The distraught Shaw calls Marco, who meets him in the Central Park with his force pack consisting only of queens of diamonds. With a full layout of queens on the table, Marco is able to penetrate to the depth of Shaw's conditioning and learns all of the details of the plot. Shaw's mother will arrange for Johnny Iselin to be named the vice-presidential nominee. On the night of the acceptance speeches, Shaw must shoot the presidential nominee dead and also shoot Iselin, though only to wound him. Iselin will then rise to the podium with a rousing speech that will sweep him into the White House with dictatorial powers. Shaw's mother has also revealed to him that, after she achieves power, she plans to take revenge on the Communists for double-crossing her by sending her own son as the assassin. Marco gives Shaw new instructions, which he does not reveal to the other members of the task force.

One of the conspirators manages to separate Shaw from Marco and brings him to the convention hall where, dressed as a priest, Shaw ascends to a spotlight booth with a Soviet-made rifle. Marco's group is staking out the convention, but Marco delays pursuing Shaw until the crucial moment of the acceptance speech arrives. Instead of shooting the nominee, Shaw kills his mother and Iselin. Marco then enters the booth with a pack of cards, and a few moments later a third gunshot is heard. Raymond Shaw's unhappy life is over.

The book's title refers not to the brainwashed assassin Raymond Shaw, but to Senator Johnny Iselin, who is clearly a caricature of the anti-Communist demagogue of the early 1950s, Senator Joseph R. McCarthy. The basic premise of the story is that Iselin's achievement of nomination to national office was the direct result of a Communist plot hatched in Manchuria, and Iselin is thus the "Manchurian Candidate."

#####

* **Brief 1**: From the listing, reproduce the stretch from the line containing "PC-BSDを利用する方法もある。PC" through the end of the listing, and leave out the pictures.

* **Given data**:

#####

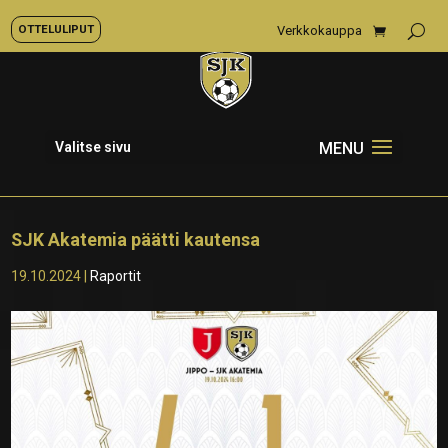
OTTELULIPUT
Verkkokauppa
Valitse sivu
SJK Akatemia päätti kautensa
19.10.2024
|
Raportit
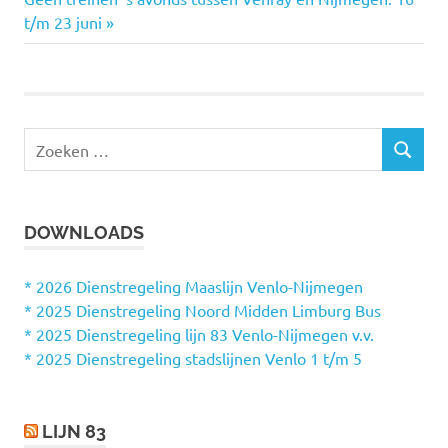
Bericht
bericht:
t/m 23 juni
navigatie
Z
Z
o
O
e
E
k
K
DOWNLOADS
e
E
N
n
n
* 2026 Dienstregeling Maaslijn Venlo-Nijmegen
a
* 2025 Dienstregeling Noord Midden Limburg Bus
a
* 2025 Dienstregeling lijn 83 Venlo-Nijmegen v.v.
r
* 2025 Dienstregeling stadslijnen Venlo 1 t/m 5
:
LIJN 83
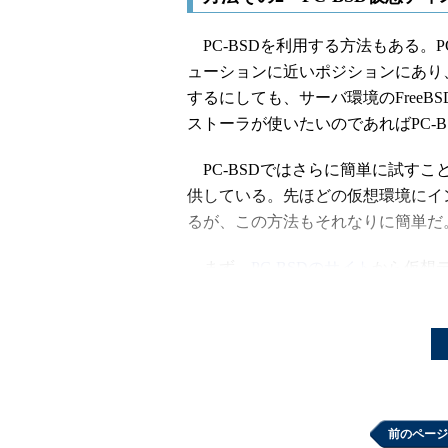
PC-BSDを利用する方法もある。PC
ューションに近いポジションにあり、
するにしても、サーバ環境のFree
ストーラが使いたいのであればPC-
PC-BSDではさらに簡単に試す
供している。先ほどの仮想環境にイ
るが、この方法もそれなりに簡単だ
まず、
PC-BSDのサイト
から仮想
新規作成を実施。ここでは32ビット版
選択する。
前のページ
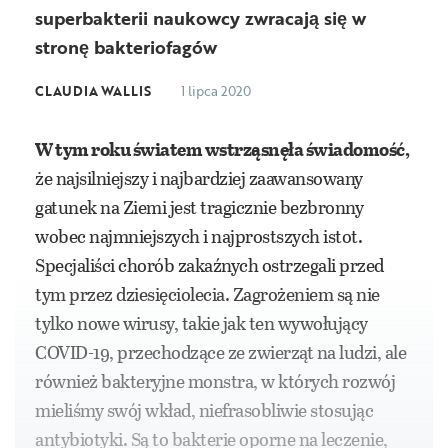
superbakterii naukowcy zwracają się w
stronę bakteriofagów
CLAUDIA WALLIS
1 lipca 2020
W tym roku światem wstrząsnęła świadomość,
że najsilniejszy i najbardziej zaawansowany
gatunek na Ziemi jest tragicznie bezbronny
wobec najmniejszych i najprostszych istot.
Specjaliści chorób zakaźnych ostrzegali przed
tym przez dziesięciolecia. Zagrożeniem są nie
tylko nowe wirusy, takie jak ten wywołujący
COVID-19, przechodzące ze zwierząt na ludzi, ale
również bakteryjne monstra, w których rozwój
mieliśmy swój wkład, niefrasobliwie stosując
antybiotyki. Są to bakterie oporne na leczenie,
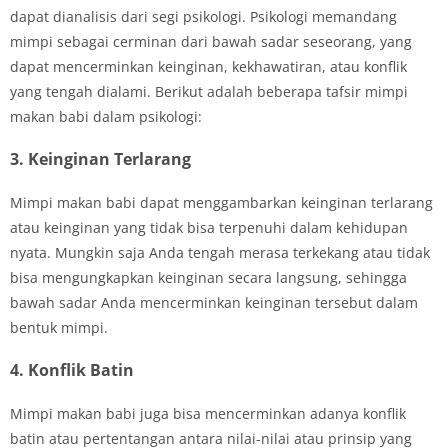
dapat dianalisis dari segi psikologi. Psikologi memandang
mimpi sebagai cerminan dari bawah sadar seseorang, yang
dapat mencerminkan keinginan, kekhawatiran, atau konflik
yang tengah dialami. Berikut adalah beberapa tafsir mimpi
makan babi dalam psikologi:
3. Keinginan Terlarang
Mimpi makan babi dapat menggambarkan keinginan terlarang
atau keinginan yang tidak bisa terpenuhi dalam kehidupan
nyata. Mungkin saja Anda tengah merasa terkekang atau tidak
bisa mengungkapkan keinginan secara langsung, sehingga
bawah sadar Anda mencerminkan keinginan tersebut dalam
bentuk mimpi.
4. Konflik Batin
Mimpi makan babi juga bisa mencerminkan adanya konflik
batin atau pertentangan antara nilai-nilai atau prinsip yang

#####

* **Brief 2**: Write out the passage of the plot summary from "One of the conspirators" through "life is over." word for word.

* **Written answer 1**:
PC-BSDを利用する方法もある。PC
ューションに近いポジションにあり、
するにしても、サーバ環境のFree
ストーラが使いたいのであればPC-
PC-BSDではさらに簡単に試す
供している。先ほどの仮想環境にイ
るが、この方法もそれなりに簡単だ
まず、
PC-BSDのサイト
から仮想
新規作成を実施。ここでは32ビット版
選択する。
前のページ
superbakterii naukowcy zwracają się w
stronę bakteriofagów
CLAUDIA WALLIS
1 lipca 2020
W tym roku światem wstrząsnęła świadomość,
że najsilniejszy i najbardziej zaawansowany
gatunek na Ziemi jest tragicznie bezbronny
wobec najmniejszych i najprostszych istot.
Specjaliści chorób zakaźnych ostrzegali przed
tym przez dziesięciolecia. Zagrożeniem są nie
tylko nowe wirusy, takie jak ten wywołujący
COVID-19, przechodzące ze zwierząt na ludzi, ale
również bakteryjne monstra, w których rozwój
mieliśmy swój wkład, niefrasobliwie stosując
antybiotyki. Są to bakterie oporne na leczenie,
dapat dianalisis dari segi psikologi. Psikologi memandang
mimpi sebagai cerminan dari bawah sadar seseorang, yang
dapat mencerminkan keinginan, kekhawatiran, atau konflik
yang tengah dialami. Berikut adalah beberapa tafsir mimpi
makan babi dalam psikologi:
3. Keinginan Terlarang
Mimpi makan babi dapat menggambarkan keinginan terlarang
atau keinginan yang tidak bisa terpenuhi dalam kehidupan
nyata. Mungkin saja Anda tengah merasa terkekang atau tidak
bisa mengungkapkan keinginan secara langsung, sehingga
bawah sadar Anda mencerminkan keinginan tersebut dalam
bentuk mimpi.
4. Konflik Batin
Mimpi makan babi juga bisa mencerminkan adanya konflik
batin atau pertentangan antara nilai-nilai atau prinsip yang

* **Written answer 2**:
One of the conspirators manages to separate Shaw from Marco and brings him to the convention hall where, dressed as a priest, Shaw ascends to a spotlight booth with a Soviet-made rifle. Marco's group is staking out the convention, but Marco delays pursuing Shaw until the crucial moment of the acceptance speech arrives. Instead of shooting the nominee, Shaw kills his mother and Iselin. Marco then enters the booth with a pack of cards, and a few moments later a third gunshot is heard. Raymond Shaw's unhappy life is over.